- _WORK INSTRUCTION_
Going through the entries below, copy out each line that contains "pixels".

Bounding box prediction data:
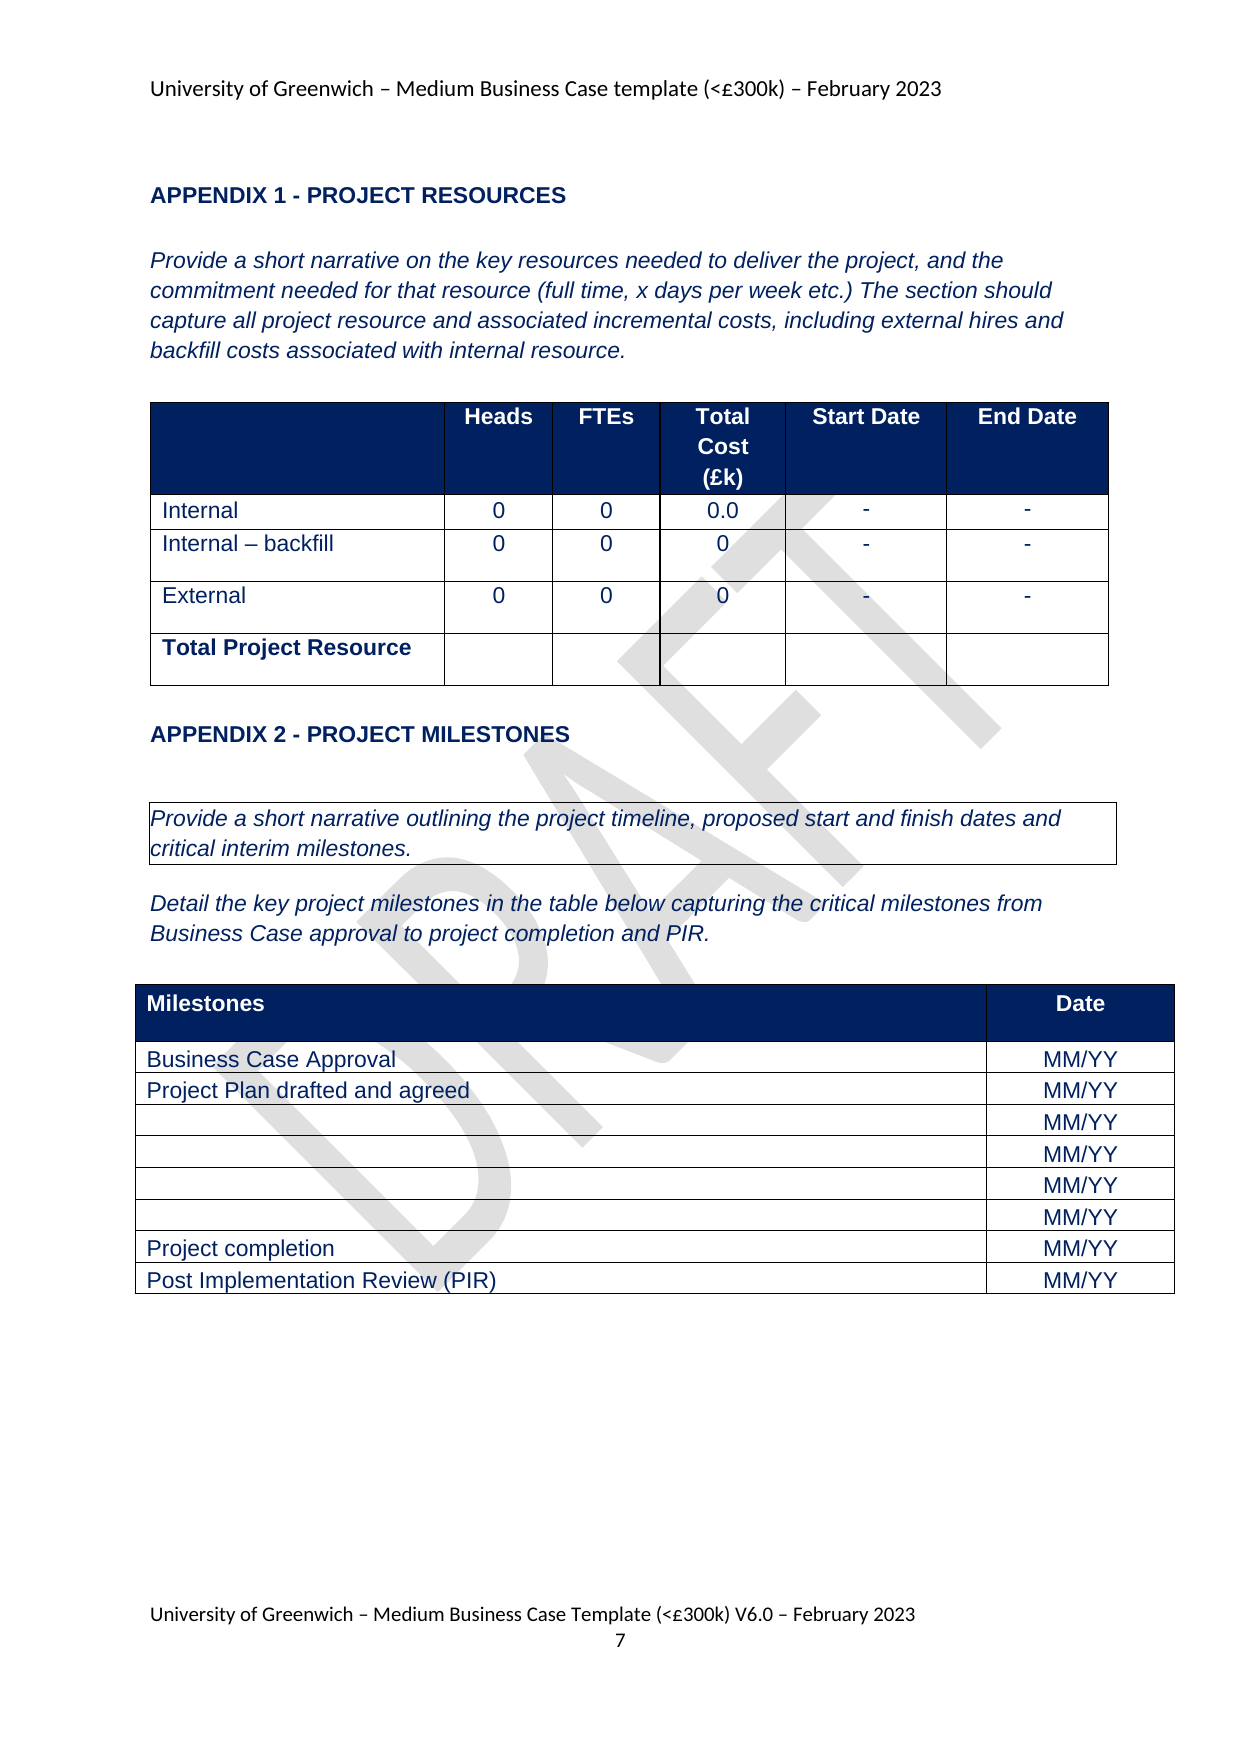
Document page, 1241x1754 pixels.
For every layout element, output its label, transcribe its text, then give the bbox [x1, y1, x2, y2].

table_cell - [786, 530, 946, 581]
table_header Start Date [786, 403, 946, 494]
table_cell 0 [445, 530, 552, 581]
table_cell 0 [661, 582, 785, 633]
text Provide a short narrative outlining the project timeline, proposed start and finish dates and critical interim milestones. [150, 803, 1116, 864]
table_cell [786, 634, 946, 685]
table_cell 0.0 [661, 495, 785, 529]
table_cell 0 [445, 582, 552, 633]
text Detail the key project milestones in the table below capturing the critical milestones from Business Case approval to project completion and PIR. [150, 889, 1107, 946]
table_cell Post Implementation Review (PIR) [136, 1263, 986, 1293]
table_cell [445, 634, 552, 685]
table_header Milestones [136, 985, 986, 1041]
table_cell MM/YY [987, 1105, 1174, 1135]
table_header [151, 403, 444, 494]
table_cell - [947, 530, 1108, 581]
table_cell Total Project Resource [151, 634, 444, 685]
table_header Date [987, 985, 1174, 1041]
table_cell 0 [553, 530, 659, 581]
text APPENDIX 1 - PROJECT RESOURCES [150, 182, 1107, 209]
table_cell Internal – backfill [151, 530, 444, 581]
table_cell 0 [553, 495, 659, 529]
table_cell MM/YY [987, 1136, 1174, 1167]
table_header FTEs [553, 403, 659, 494]
table_cell [136, 1168, 986, 1198]
table_cell MM/YY [987, 1231, 1174, 1262]
table_cell Project Plan drafted and agreed [136, 1073, 986, 1104]
table_cell - [947, 582, 1108, 633]
table_header End Date [947, 403, 1108, 494]
table_cell External [151, 582, 444, 633]
table_cell 0 [445, 495, 552, 529]
table_cell MM/YY [987, 1263, 1174, 1293]
text APPENDIX 2 - PROJECT MILESTONES [150, 721, 1107, 747]
table_cell Business Case Approval [136, 1042, 986, 1072]
table_cell [136, 1200, 986, 1230]
table_cell Project completion [136, 1231, 986, 1262]
table_cell [661, 634, 785, 685]
table_header Heads [445, 403, 552, 494]
table_cell [553, 634, 659, 685]
table_cell MM/YY [987, 1073, 1174, 1104]
text Provide a short narrative on the key resources needed to deliver the project, and the commitment needed for that resource (full time, x days per week etc.) The section should capture all project resource and associated incremental costs, including external hires and backfill costs associated with internal resource. [150, 247, 1107, 364]
table_cell Internal [151, 495, 444, 529]
table_cell MM/YY [987, 1168, 1174, 1198]
table_cell MM/YY [987, 1042, 1174, 1072]
table_cell [136, 1136, 986, 1167]
table_cell MM/YY [987, 1200, 1174, 1230]
table_cell - [947, 495, 1108, 529]
table_cell [947, 634, 1108, 685]
table_cell [136, 1105, 986, 1135]
table_cell 0 [661, 530, 785, 581]
table_header Total Cost (£k) [661, 403, 785, 494]
table_cell - [786, 495, 946, 529]
table_cell 0 [553, 582, 659, 633]
table_cell - [786, 582, 946, 633]
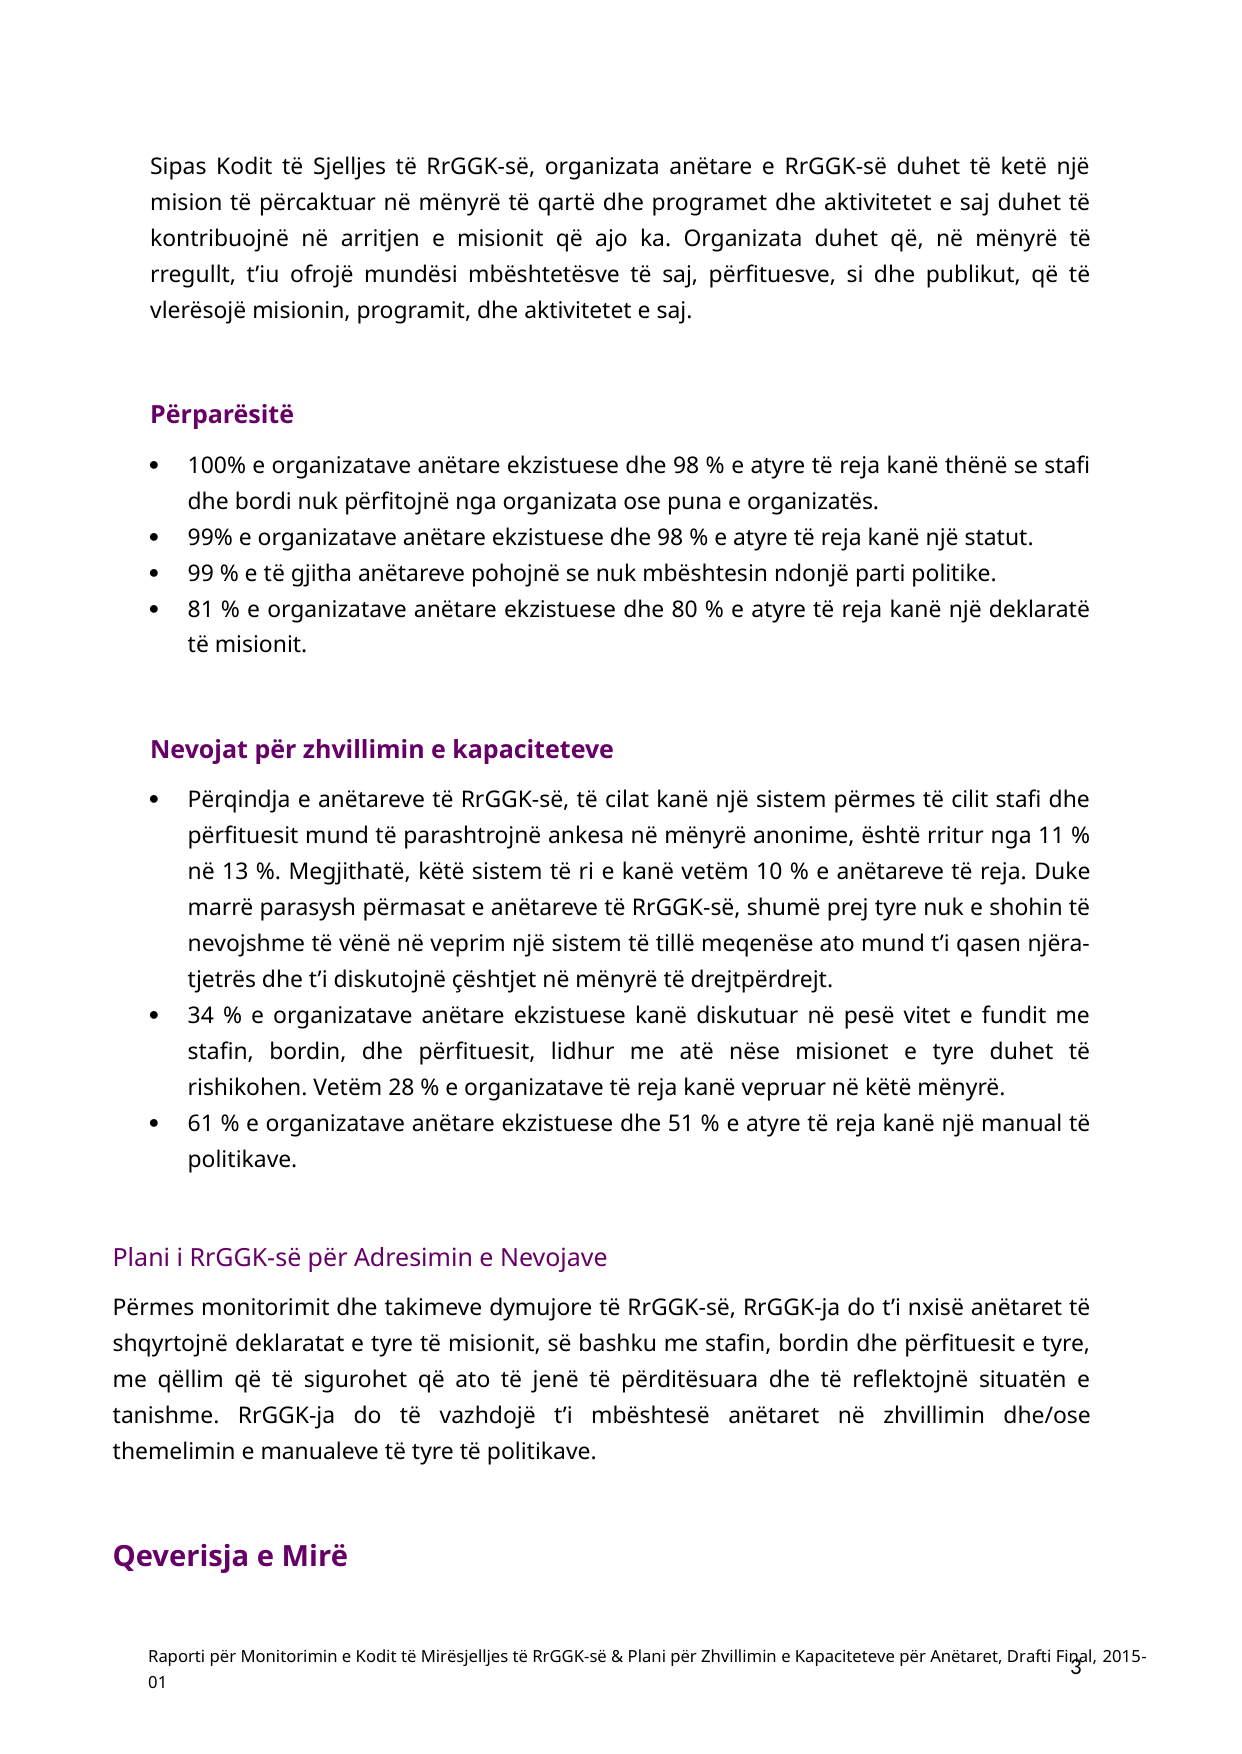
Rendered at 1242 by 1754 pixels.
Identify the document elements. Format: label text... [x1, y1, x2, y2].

text Përparësitë [150, 397, 1092, 431]
list 61 % e organizatave anëtare ekzistuese dhe 51 % e atyre të reja kanë një manual të politikave. [150, 1107, 1092, 1174]
text Qeverisja e Mirë [112, 1535, 1092, 1575]
text Plani i RrGGK-së për Adresimin e Nevojave [112, 1240, 1092, 1274]
text Sipas Kodit të Sjelljes të RrGGK-së, organizata anëtare e RrGGK-së duhet të ketë një mision të përcaktuar në mënyrë të qartë dhe programet dhe aktivitetet e saj duhet të kontribuojnë në arritjen e misionit që ajo ka. Organizata duhet që, në mënyrë të rregullt, t’iu ofrojë mundësi mbështetësve të saj, përfituesve, si dhe publikut, që të vlerësojë misionin, programit, dhe aktivitetet e saj. [150, 150, 1092, 325]
list 99% e organizatave anëtare ekzistuese dhe 98 % e atyre të reja kanë një statut. [150, 521, 1092, 552]
list 100% e organizatave anëtare ekzistuese dhe 98 % e atyre të reja kanë thënë se stafi dhe bordi nuk përfitojnë nga organizata ose puna e organizatës. [150, 449, 1092, 516]
text Përmes monitorimit dhe takimeve dymujore të RrGGK-së, RrGGK-ja do t’i nxisë anëtaret të shqyrtojnë deklaratat e tyre të misionit, së bashku me stafin, bordin dhe përfituesit e tyre, me qëllim që të sigurohet që ato të jenë të përditësuara dhe të reflektojnë situatën e tanishme. RrGGK-ja do të vazhdojë t’i mbështesë anëtaret në zhvillimin dhe/ose themelimin e manualeve të tyre të politikave. [112, 1291, 1092, 1466]
list Përqindja e anëtareve të RrGGK-së, të cilat kanë një sistem përmes të cilit stafi dhe përfituesit mund të parashtrojnë ankesa në mënyrë anonime, është rritur nga 11 % në 13 %. Megjithatë, këtë sistem të ri e kanë vetëm 10 % e anëtareve të reja. Duke marrë parasysh përmasat e anëtareve të RrGGK-së, shumë prej tyre nuk e shohin të nevojshme të vënë në veprim një sistem të tillë meqenëse ato mund t’i qasen njëra-tjetrës dhe t’i diskutojnë çështjet në mënyrë të drejtpërdrejt. [150, 783, 1092, 994]
list 99 % e të gjitha anëtareve pohojnë se nuk mbështesin ndonjë parti politike. [150, 557, 1092, 588]
list 81 % e organizatave anëtare ekzistuese dhe 80 % e atyre të reja kanë një deklaratë të misionit. [150, 592, 1092, 660]
text Nevojat për zhvillimin e kapaciteteve [150, 732, 1092, 766]
list 34 % e organizatave anëtare ekzistuese kanë diskutuar në pesë vitet e fundit me stafin, bordin, dhe përfituesit, lidhur me atë nëse misionet e tyre duhet të rishikohen. Vetëm 28 % e organizatave të reja kanë vepruar në këtë mënyrë. [150, 999, 1092, 1102]
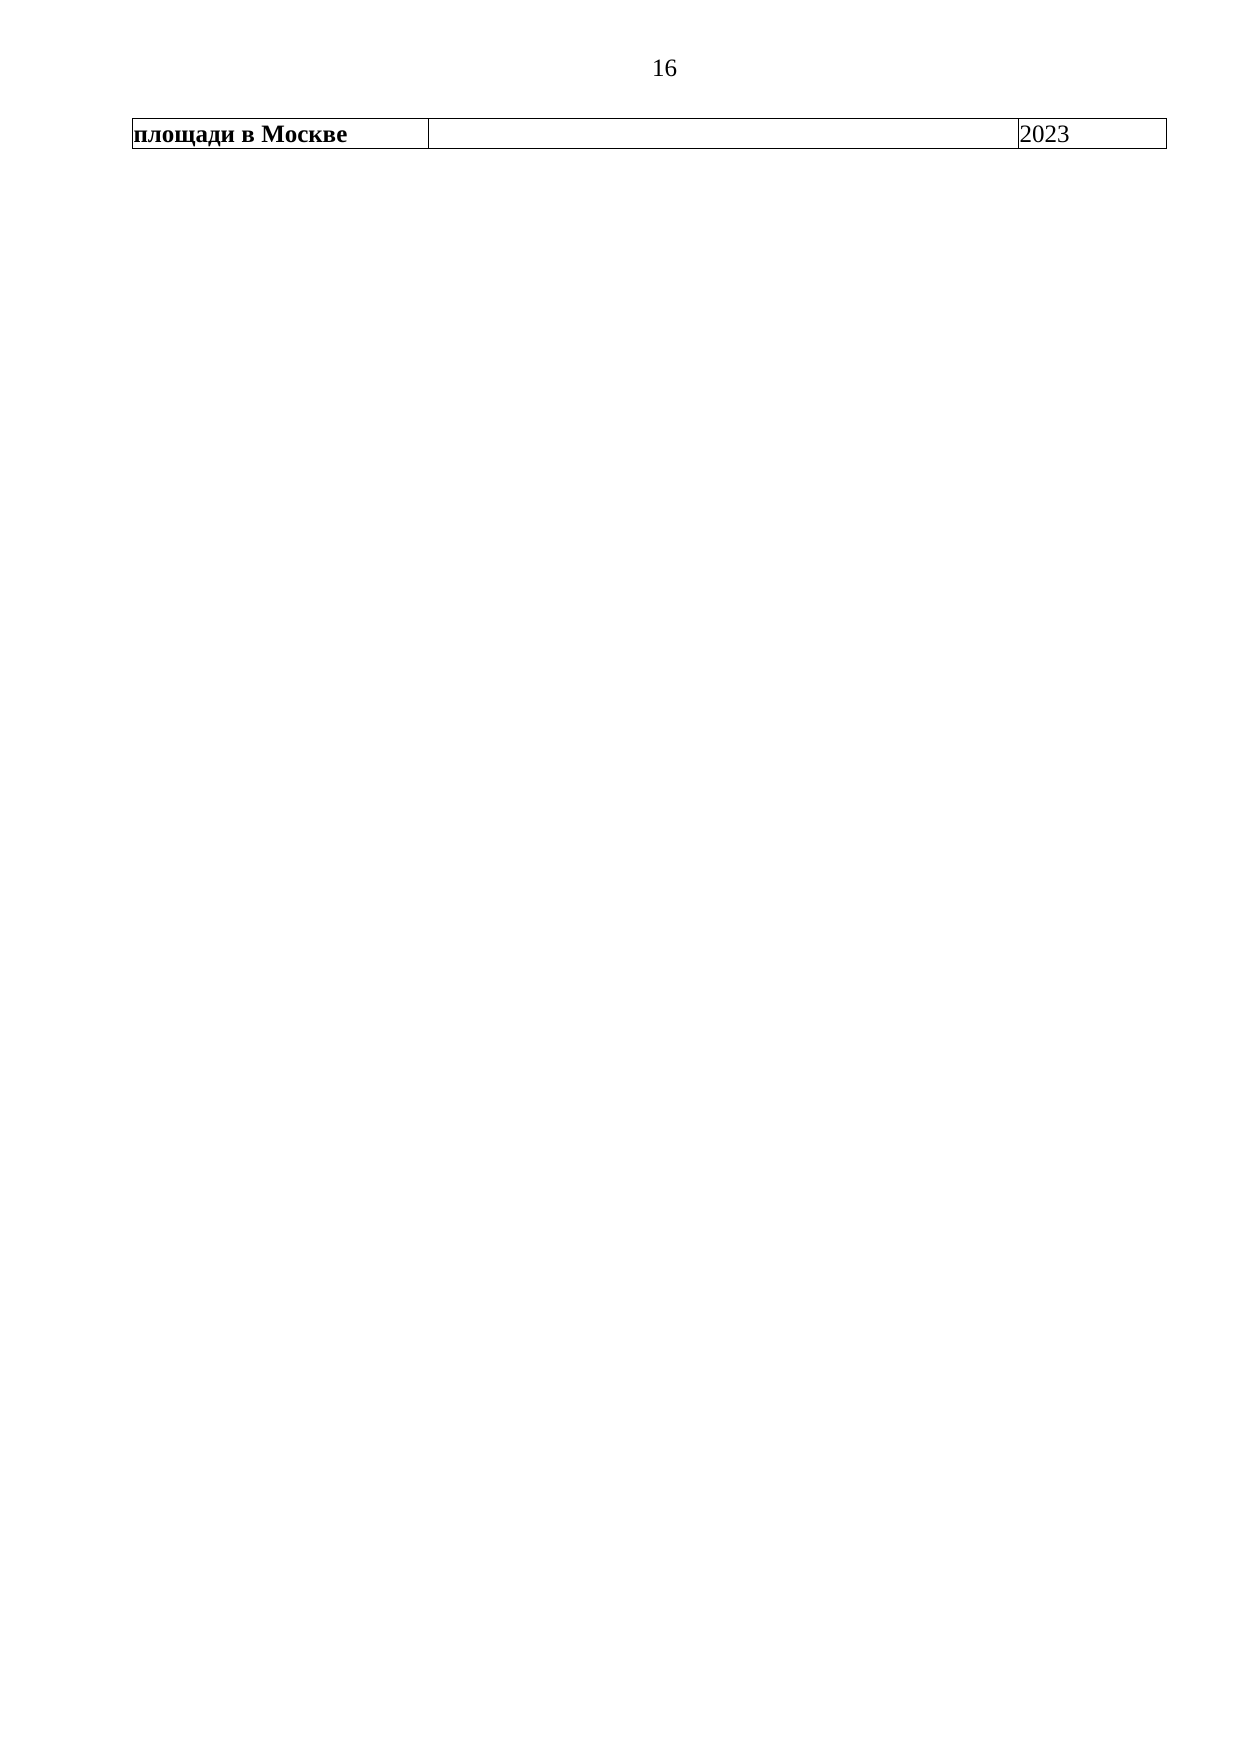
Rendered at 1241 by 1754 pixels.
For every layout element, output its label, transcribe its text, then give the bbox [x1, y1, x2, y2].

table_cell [133, 119, 428, 148]
table_cell [429, 119, 1018, 148]
table_cell 1 – 6 июня 2023 [1019, 119, 1166, 148]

- _FINISHED EXERCISE_
Document page, 1241x1754 pixels.
Rendered at 1242 by 1754 pixels.
Rendered at 1241 by 1754 pixels.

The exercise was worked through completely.